В эту минуту наивысшего нервного напряжения в столовую вошел, в сопровождении Злобина, Борис Константинович. Вошел удивительно тихо и скромно, стараясь не прерывать Мережковского, ласково поклонился всем общим поклоном, поцеловал грациозно протянутую ему руку Зинаиды Николаевны и сел рядом с Мережковским на спешно уступленное ему одним из молодых участников дискуссии место.
И сразу, хотя Борис Константинович не произнес еще ни одного слова, волны океана, уже, казалось, готовыепоглотить всех нас, улеглись. Мережковский, как это ему было свойственно, резко оборвав свое пророчество, любезно обратился к Зайцеву:
— А Вера Алексеевна? Сегодня не придет? Жаль! Очень жаль, так и передайте ей. Забыла она нас совсем. В дальнейшем разговоре Атлантида — Европа и наша общая гибель, если мы не сумеем победить Эриса и Эроса, больше не упоминались. Вместо них вспоминали литературную Москву начала века, и Зайцев уютно рассказывал о своих встречах с Чеховым.
В тот день — не в пример обычным «воскресеньям» — никто больше не спорил и не «скрещивал мечей красноречия».
Тогда это меня поразило! Зайцев одним своим присутствием внес покой в мысли и сердца сидевших за столом.
Даже Зинаида Николаевна, слушая Зайцева, ни разу не проронила своего знаменитого «А я не согласна!», не протестовала, а одобрительно кивала головой в знак согласия.
Мне и потом приходилось наблюдать, как присутствие Зайцева разряжало наэлектризованную, взвинченную атмосферу. При нем как будто невозможно было ссориться и даже страстно спорить.

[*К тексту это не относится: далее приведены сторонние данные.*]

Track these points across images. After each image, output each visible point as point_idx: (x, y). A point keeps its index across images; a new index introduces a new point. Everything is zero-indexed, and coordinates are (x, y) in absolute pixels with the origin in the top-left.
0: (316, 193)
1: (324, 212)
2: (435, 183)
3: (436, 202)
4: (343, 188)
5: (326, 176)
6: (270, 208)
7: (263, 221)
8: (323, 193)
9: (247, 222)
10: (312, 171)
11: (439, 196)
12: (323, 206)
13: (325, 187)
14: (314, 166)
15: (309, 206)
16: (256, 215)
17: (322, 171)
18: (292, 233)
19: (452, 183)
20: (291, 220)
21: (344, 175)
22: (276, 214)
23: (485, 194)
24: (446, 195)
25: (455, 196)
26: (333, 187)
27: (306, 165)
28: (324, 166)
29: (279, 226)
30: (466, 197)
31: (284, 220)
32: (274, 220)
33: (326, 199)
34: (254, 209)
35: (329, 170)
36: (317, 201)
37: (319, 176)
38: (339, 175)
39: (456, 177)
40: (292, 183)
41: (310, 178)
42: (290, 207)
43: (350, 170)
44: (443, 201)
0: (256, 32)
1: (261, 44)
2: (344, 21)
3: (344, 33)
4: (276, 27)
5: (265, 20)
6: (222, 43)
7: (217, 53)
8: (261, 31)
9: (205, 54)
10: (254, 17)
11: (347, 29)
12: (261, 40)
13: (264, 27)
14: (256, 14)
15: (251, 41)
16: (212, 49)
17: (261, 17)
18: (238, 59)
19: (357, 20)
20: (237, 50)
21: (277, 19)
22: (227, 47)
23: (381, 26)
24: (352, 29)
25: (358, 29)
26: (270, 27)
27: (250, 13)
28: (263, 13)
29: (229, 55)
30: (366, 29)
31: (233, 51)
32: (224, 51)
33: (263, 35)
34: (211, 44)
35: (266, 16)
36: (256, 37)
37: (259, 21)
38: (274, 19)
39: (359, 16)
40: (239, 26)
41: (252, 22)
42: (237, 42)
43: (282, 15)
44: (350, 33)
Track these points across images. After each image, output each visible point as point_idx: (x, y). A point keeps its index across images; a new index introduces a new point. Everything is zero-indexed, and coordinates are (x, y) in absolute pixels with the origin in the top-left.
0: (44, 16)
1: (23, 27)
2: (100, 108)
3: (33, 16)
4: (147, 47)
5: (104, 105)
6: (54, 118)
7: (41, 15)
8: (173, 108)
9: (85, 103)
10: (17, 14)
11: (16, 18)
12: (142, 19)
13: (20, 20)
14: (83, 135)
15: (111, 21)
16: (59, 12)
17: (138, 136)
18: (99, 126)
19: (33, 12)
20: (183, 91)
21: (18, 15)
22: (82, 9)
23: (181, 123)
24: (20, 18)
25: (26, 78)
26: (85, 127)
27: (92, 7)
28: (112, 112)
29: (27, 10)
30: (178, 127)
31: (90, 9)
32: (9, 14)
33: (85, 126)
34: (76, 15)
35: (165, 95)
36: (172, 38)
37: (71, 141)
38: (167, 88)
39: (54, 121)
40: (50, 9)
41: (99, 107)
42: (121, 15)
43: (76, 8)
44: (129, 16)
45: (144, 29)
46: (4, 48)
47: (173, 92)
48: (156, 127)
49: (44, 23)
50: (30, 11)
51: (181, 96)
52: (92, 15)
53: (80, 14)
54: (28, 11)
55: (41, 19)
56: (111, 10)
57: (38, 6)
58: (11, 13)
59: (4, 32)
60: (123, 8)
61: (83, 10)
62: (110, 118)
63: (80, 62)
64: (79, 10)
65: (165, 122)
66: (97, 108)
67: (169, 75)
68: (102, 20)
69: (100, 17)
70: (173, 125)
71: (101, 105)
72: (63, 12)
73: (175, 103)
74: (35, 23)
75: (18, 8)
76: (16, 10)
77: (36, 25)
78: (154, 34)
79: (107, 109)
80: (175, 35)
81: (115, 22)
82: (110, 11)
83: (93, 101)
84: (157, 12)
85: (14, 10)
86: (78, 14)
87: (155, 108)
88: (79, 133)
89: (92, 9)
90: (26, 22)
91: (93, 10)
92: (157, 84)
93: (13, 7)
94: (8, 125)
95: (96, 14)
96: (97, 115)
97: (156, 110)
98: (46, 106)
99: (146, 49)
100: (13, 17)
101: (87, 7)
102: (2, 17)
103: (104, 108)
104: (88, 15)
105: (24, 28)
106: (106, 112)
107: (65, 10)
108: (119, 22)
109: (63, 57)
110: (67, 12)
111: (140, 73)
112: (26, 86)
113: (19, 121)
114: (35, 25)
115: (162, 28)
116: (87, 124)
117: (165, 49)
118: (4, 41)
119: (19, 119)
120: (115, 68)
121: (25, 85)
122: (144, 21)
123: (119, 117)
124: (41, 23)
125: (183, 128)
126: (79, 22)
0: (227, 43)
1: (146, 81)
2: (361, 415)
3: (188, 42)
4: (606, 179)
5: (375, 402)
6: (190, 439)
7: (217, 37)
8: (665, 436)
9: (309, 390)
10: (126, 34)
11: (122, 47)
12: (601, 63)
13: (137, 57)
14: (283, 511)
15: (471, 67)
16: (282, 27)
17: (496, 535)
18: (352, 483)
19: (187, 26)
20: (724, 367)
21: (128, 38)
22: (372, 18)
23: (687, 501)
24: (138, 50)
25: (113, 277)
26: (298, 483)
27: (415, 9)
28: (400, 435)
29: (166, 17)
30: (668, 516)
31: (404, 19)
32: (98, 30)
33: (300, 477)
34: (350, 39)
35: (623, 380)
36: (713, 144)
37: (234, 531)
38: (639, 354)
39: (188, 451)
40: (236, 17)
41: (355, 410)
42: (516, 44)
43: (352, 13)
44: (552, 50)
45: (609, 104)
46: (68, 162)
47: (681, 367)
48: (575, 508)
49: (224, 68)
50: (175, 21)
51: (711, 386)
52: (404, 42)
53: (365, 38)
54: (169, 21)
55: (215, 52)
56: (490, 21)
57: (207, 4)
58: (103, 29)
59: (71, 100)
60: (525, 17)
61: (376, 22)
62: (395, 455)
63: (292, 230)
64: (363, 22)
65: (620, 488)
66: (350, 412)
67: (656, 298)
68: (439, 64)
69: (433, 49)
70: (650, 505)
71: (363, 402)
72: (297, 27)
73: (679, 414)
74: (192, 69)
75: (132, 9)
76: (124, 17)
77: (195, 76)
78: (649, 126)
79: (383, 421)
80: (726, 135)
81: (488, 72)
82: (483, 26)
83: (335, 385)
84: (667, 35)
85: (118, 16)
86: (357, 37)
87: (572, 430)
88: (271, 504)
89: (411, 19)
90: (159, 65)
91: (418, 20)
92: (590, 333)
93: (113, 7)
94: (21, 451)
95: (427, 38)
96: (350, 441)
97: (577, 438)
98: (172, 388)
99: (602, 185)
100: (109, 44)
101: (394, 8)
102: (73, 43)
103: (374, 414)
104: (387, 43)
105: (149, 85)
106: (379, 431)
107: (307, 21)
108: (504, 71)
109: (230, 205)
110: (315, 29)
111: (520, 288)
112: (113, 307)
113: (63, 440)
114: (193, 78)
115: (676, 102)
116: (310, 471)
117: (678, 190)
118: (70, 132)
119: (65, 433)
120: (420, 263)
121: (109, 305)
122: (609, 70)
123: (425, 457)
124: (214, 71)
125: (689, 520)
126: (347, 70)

Много лет спустя, уже после смерти Георгия Иванова, я стала сотрудничать в «Русской мысли». Мы каждую среду собирались в редакции, и я каждую среду встречалась там с Борисом Константиновичем.
В те годы, до самой смерти Водова, среды стали для меня праздничным днем — так приятны были эти собрания.
Борис Константинович, с удивительной в его почтенном возрасте легкостью осилив бесчисленное количество «крутых ступенек», первым делом отправлялся в кабинет бессменного секретаря Евгении Николаевны Рышковой — «Маркизы», как ее титуловали все в «Русской мысли». И только обсудив с ней все литературные новости и события за истекшую неделю, Борис Константинович являлся в кабинет Водова, где уже все сотрудники и друзья «Русской мысли», во главе с Софьей Юлиевной Прегель, были в сборе и ожидали его.